From the records below, transcribe exactly the lines that begin at the line with "- **Example:**" and end at the line with "- **Add a User to a Group:**", both included.

**RECORDED INFORMATION**
BEGIN
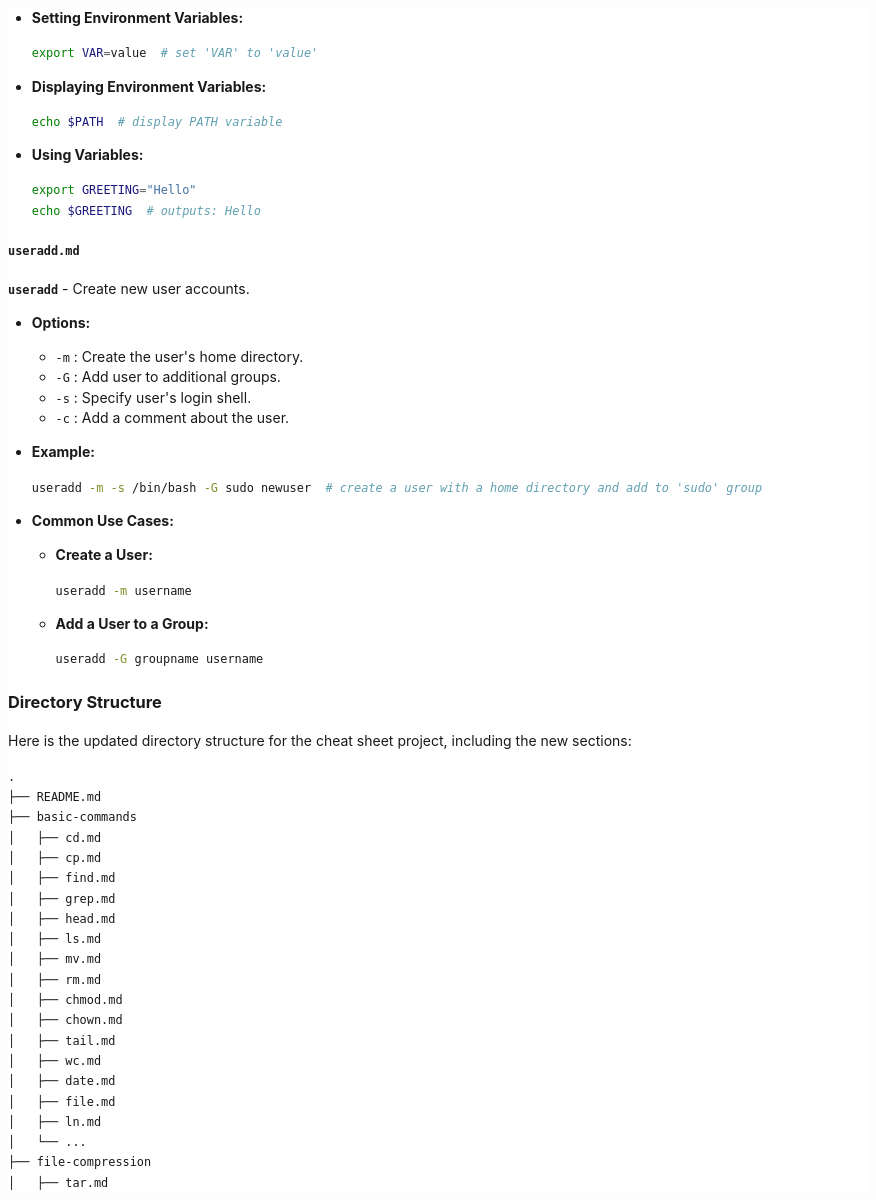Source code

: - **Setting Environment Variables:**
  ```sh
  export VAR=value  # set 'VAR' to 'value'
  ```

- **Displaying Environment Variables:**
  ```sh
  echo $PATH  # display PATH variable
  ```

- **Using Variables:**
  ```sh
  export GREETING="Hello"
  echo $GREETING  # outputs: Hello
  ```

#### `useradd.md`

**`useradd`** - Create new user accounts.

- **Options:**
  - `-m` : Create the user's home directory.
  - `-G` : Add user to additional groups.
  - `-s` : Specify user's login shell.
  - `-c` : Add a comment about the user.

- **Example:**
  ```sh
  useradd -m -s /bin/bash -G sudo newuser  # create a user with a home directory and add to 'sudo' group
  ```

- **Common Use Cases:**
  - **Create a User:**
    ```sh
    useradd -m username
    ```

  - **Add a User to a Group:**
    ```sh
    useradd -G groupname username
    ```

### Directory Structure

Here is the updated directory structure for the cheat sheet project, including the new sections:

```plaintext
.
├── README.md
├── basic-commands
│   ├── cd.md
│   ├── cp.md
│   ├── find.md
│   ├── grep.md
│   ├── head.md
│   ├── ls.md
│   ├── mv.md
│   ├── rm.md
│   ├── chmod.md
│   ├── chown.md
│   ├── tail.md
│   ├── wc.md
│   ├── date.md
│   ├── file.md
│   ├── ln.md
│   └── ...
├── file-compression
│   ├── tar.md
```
END
**EXERCISE RESULT**
- **Example:**
  ```sh
  useradd -m -s /bin/bash -G sudo newuser  # create a user with a home directory and add to 'sudo' group
  ```

- **Common Use Cases:**
  - **Create a User:**
    ```sh
    useradd -m username
    ```

  - **Add a User to a Group:**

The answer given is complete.